• Problem requirements:
Each line in the entries below that holds the word "Biológicas" belongs in the answer.

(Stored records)
------------------------------
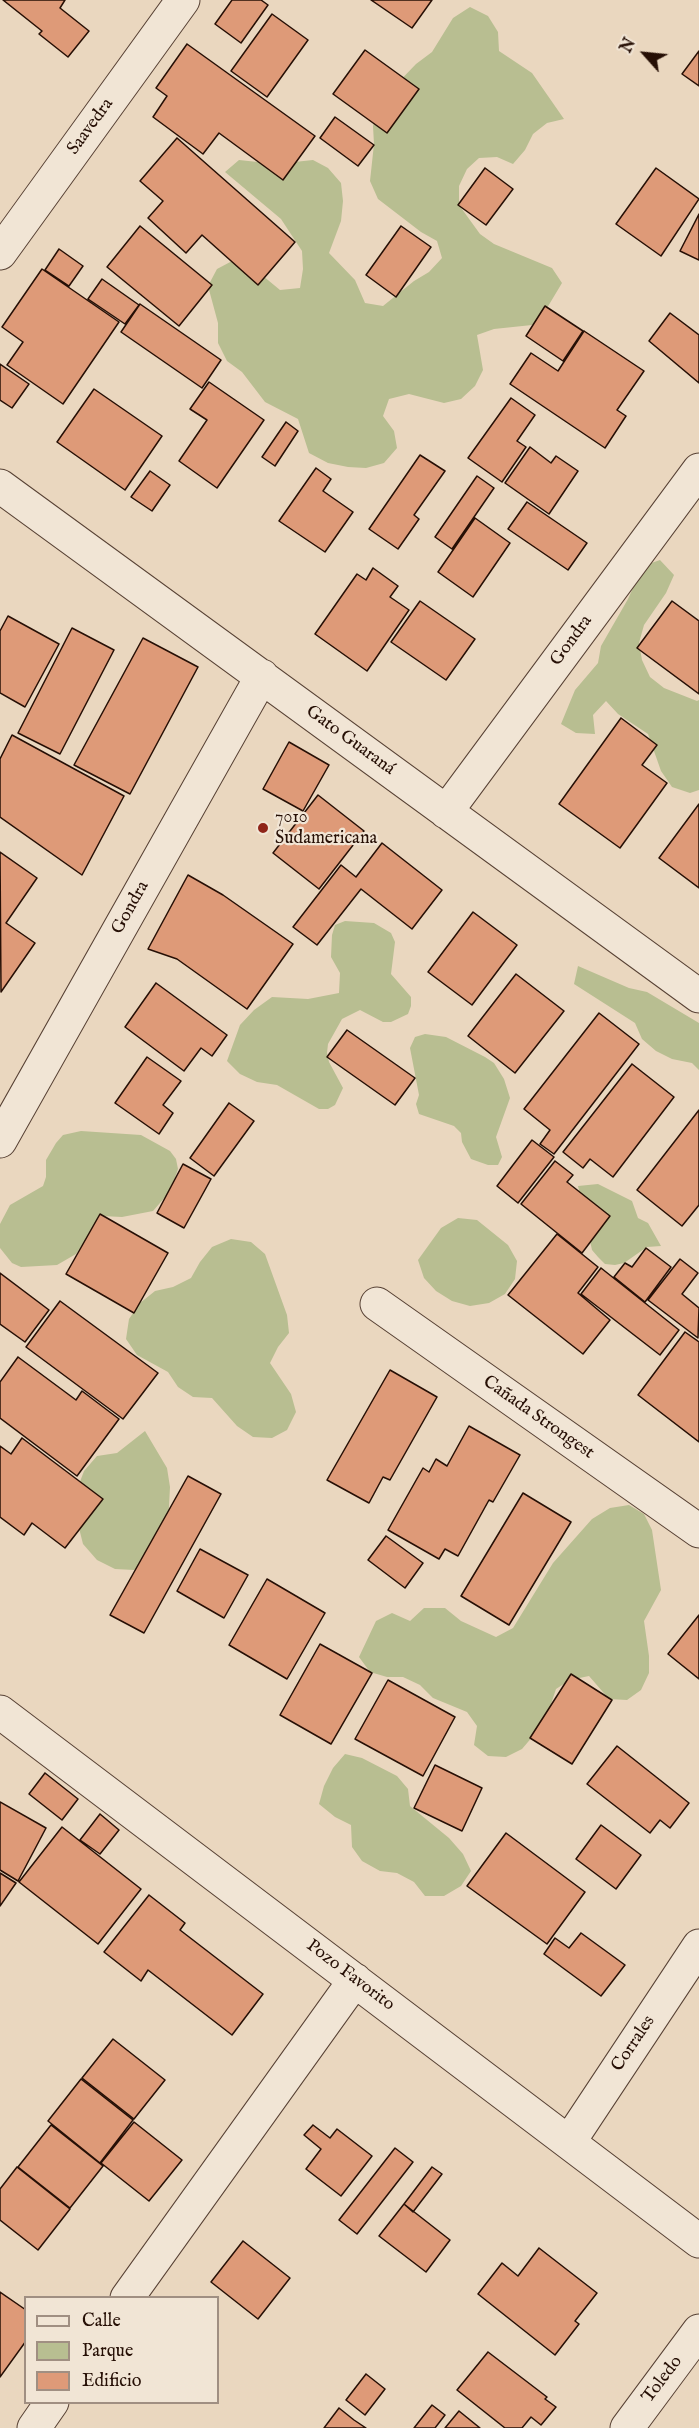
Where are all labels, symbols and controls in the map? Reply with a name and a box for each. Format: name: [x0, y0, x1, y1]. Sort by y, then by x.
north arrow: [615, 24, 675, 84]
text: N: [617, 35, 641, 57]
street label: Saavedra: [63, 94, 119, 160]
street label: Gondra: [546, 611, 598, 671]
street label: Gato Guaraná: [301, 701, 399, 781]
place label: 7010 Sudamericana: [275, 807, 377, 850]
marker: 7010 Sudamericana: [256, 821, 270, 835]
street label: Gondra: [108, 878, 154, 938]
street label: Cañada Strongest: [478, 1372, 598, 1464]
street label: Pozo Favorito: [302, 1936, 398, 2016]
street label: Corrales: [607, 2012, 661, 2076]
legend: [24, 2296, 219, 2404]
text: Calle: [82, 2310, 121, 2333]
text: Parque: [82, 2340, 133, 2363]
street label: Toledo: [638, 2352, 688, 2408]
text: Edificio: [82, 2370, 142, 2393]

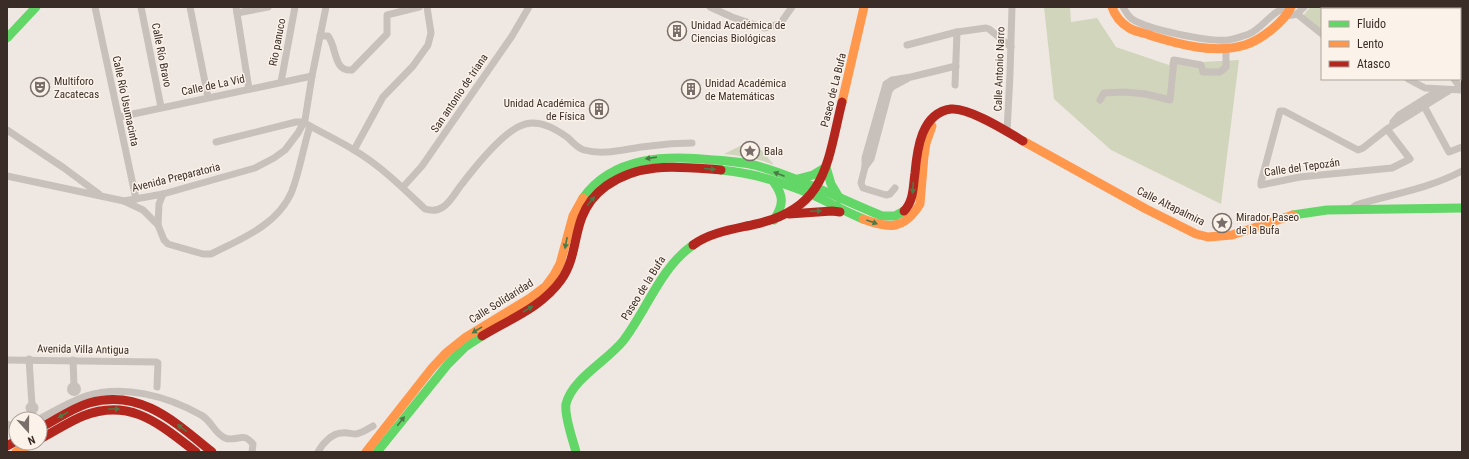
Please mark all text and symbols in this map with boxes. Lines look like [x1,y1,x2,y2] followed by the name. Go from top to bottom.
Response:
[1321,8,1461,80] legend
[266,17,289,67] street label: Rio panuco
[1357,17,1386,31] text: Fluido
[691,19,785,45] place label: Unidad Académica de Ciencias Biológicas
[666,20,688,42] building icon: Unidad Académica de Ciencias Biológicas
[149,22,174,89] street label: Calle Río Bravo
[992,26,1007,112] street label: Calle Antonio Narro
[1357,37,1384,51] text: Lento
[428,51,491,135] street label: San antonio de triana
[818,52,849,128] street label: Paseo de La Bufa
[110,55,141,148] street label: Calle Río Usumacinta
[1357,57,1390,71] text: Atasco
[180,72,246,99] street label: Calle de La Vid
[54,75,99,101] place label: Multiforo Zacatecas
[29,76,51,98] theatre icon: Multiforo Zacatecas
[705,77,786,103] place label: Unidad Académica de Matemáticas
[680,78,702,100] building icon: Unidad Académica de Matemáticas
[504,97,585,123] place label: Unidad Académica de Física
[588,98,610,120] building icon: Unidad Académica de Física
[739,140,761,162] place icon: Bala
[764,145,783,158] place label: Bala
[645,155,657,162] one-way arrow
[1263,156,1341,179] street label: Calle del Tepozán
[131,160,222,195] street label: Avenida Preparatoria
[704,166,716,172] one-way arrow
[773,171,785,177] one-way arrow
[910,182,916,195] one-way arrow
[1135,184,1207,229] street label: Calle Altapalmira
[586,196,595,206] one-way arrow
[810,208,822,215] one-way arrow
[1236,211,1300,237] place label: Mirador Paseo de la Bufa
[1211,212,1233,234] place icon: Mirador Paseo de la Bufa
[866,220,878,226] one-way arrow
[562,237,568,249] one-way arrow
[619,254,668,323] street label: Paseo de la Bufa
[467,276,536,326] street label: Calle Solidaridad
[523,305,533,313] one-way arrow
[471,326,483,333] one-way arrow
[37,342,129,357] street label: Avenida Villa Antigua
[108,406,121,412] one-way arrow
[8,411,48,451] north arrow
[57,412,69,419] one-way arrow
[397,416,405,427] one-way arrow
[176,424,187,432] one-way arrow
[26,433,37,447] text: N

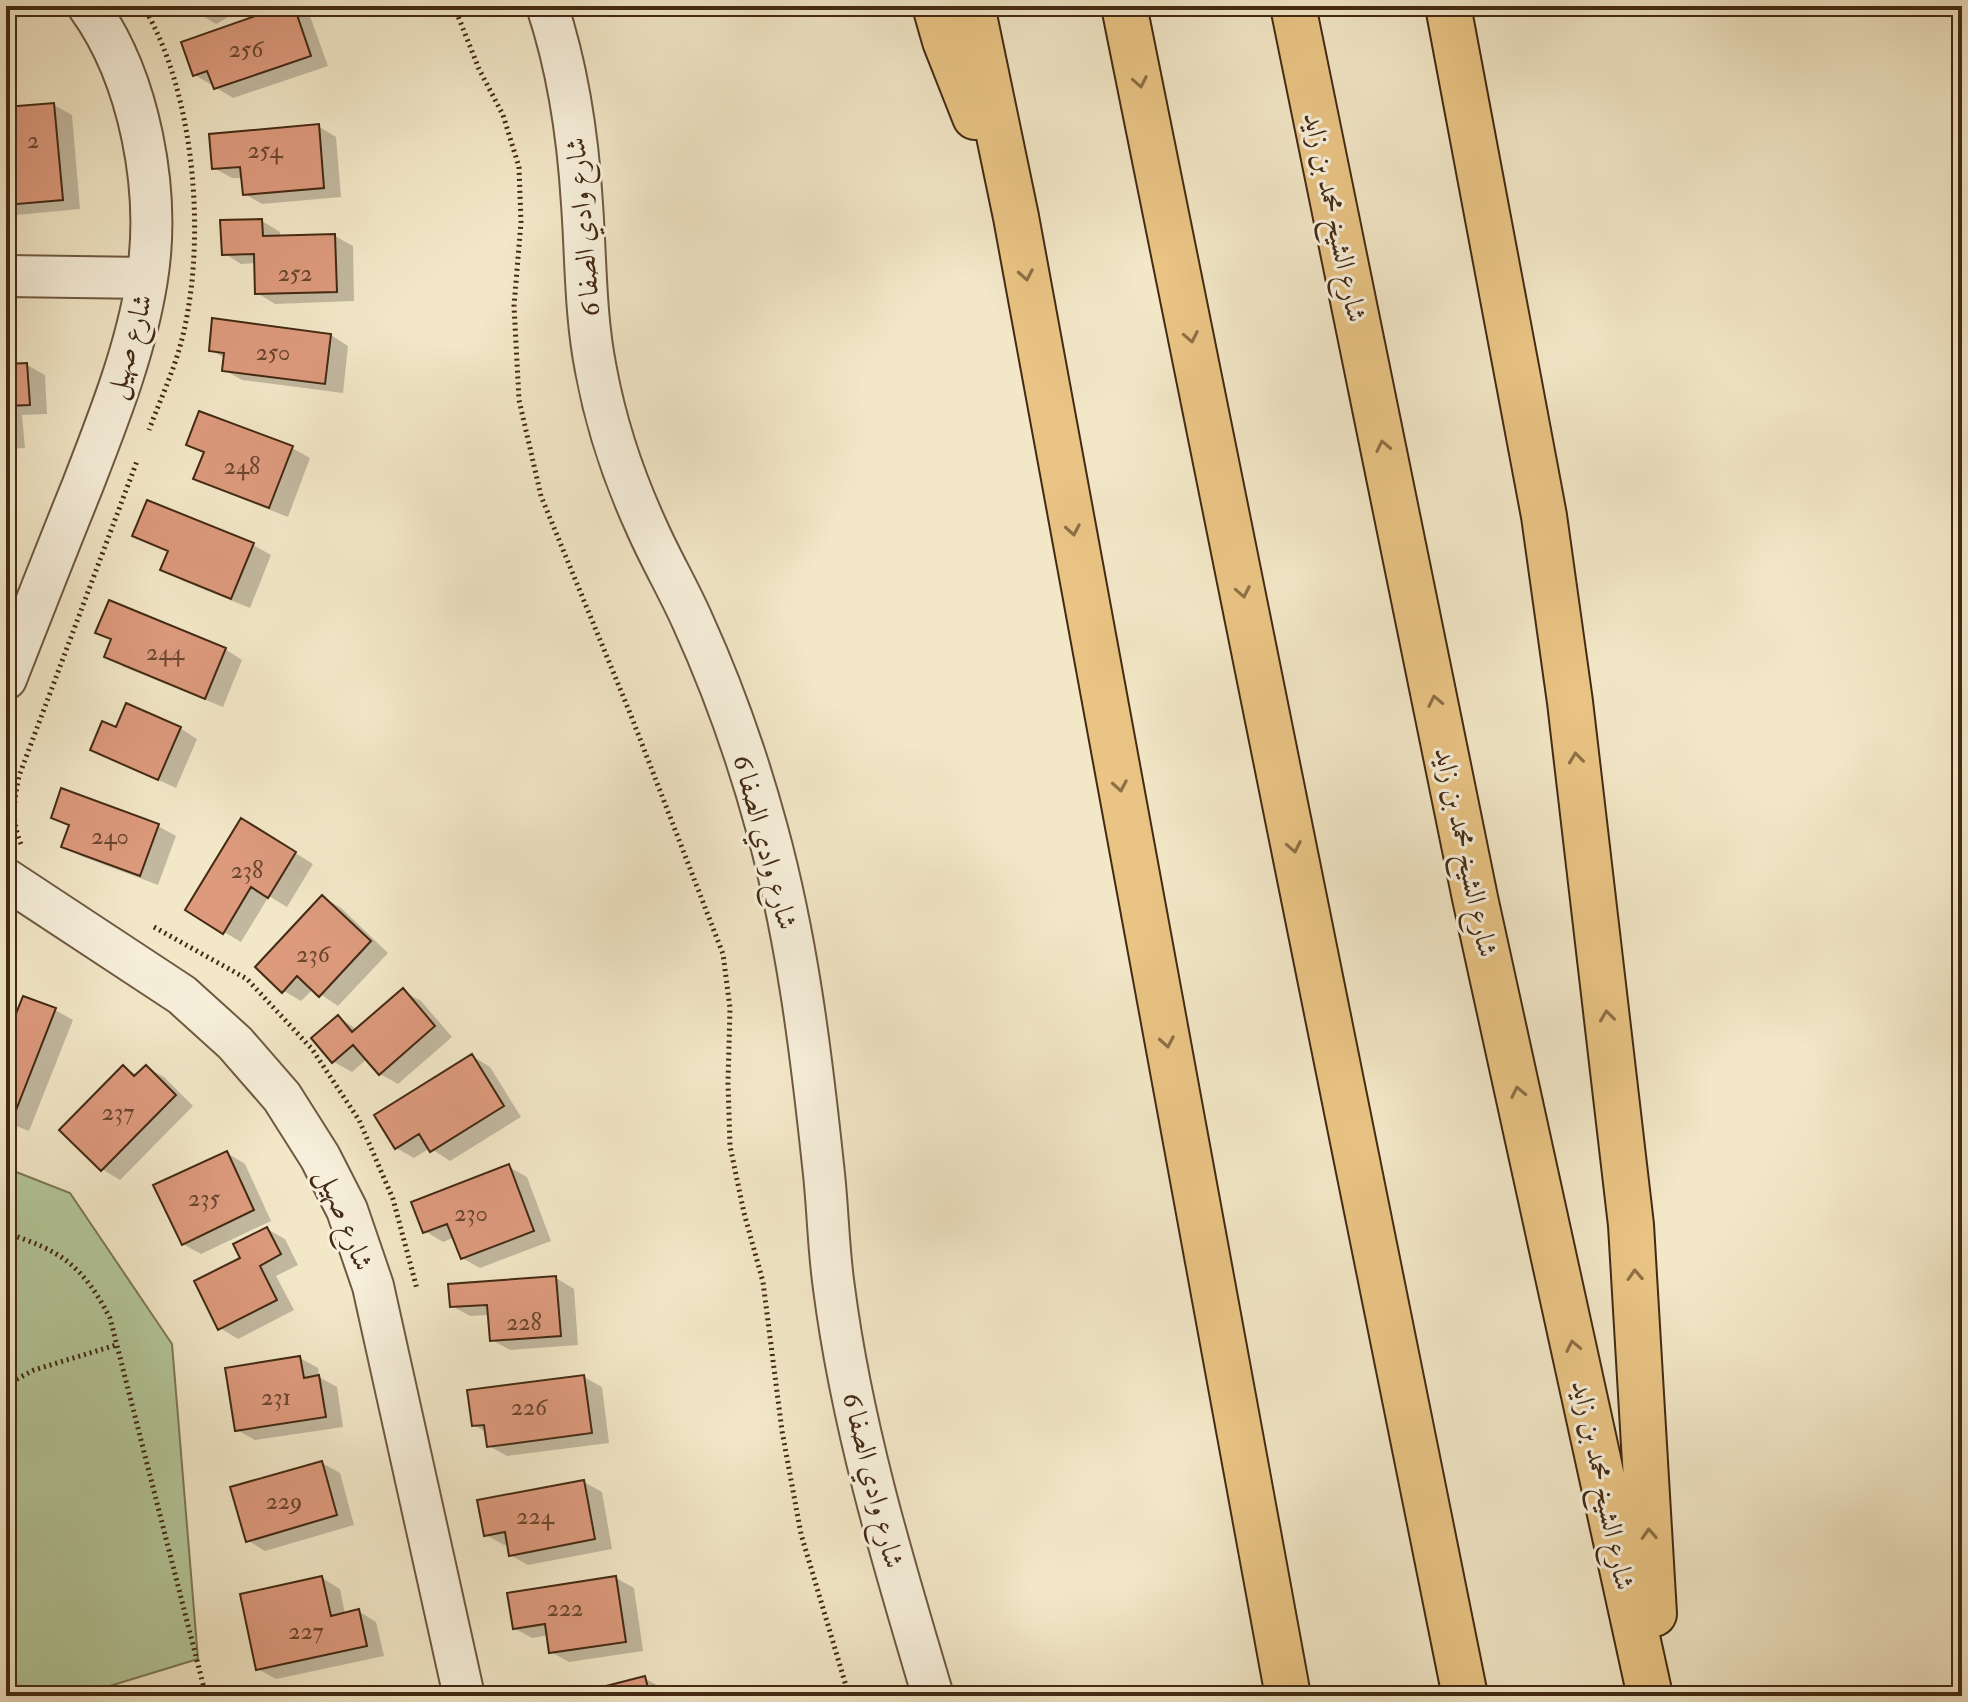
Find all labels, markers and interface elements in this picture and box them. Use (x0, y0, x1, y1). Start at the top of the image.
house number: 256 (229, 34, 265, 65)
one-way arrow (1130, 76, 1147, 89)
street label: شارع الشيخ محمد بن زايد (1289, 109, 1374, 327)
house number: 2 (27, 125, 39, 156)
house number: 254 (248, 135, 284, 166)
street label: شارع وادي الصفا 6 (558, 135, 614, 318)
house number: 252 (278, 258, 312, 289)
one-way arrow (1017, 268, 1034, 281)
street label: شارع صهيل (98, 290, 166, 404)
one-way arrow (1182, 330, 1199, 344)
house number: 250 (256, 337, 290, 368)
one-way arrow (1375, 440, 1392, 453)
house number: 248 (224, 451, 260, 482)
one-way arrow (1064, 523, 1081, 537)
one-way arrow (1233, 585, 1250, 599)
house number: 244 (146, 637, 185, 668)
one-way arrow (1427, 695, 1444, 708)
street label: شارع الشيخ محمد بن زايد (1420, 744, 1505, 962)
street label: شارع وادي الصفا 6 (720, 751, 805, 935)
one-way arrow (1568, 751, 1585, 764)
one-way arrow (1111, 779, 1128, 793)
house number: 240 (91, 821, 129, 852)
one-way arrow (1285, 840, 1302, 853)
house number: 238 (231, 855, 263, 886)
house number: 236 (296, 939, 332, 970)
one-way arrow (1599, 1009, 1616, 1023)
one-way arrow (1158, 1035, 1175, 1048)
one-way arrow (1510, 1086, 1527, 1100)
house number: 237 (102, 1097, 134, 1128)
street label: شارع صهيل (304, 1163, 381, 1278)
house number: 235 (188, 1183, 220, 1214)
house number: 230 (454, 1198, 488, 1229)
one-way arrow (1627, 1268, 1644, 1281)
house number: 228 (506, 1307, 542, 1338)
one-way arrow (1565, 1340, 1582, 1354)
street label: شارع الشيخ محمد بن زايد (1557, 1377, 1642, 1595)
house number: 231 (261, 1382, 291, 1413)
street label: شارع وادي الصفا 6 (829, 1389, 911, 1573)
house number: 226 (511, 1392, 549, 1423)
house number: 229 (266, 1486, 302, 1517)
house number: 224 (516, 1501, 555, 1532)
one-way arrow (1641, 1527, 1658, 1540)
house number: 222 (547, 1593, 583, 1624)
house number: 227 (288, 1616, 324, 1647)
------------------------------
• Response:
[691,19,785,45] place label: Unidad Académica de Ciencias Biológicas
[666,20,688,42] building icon: Unidad Académica de Ciencias Biológicas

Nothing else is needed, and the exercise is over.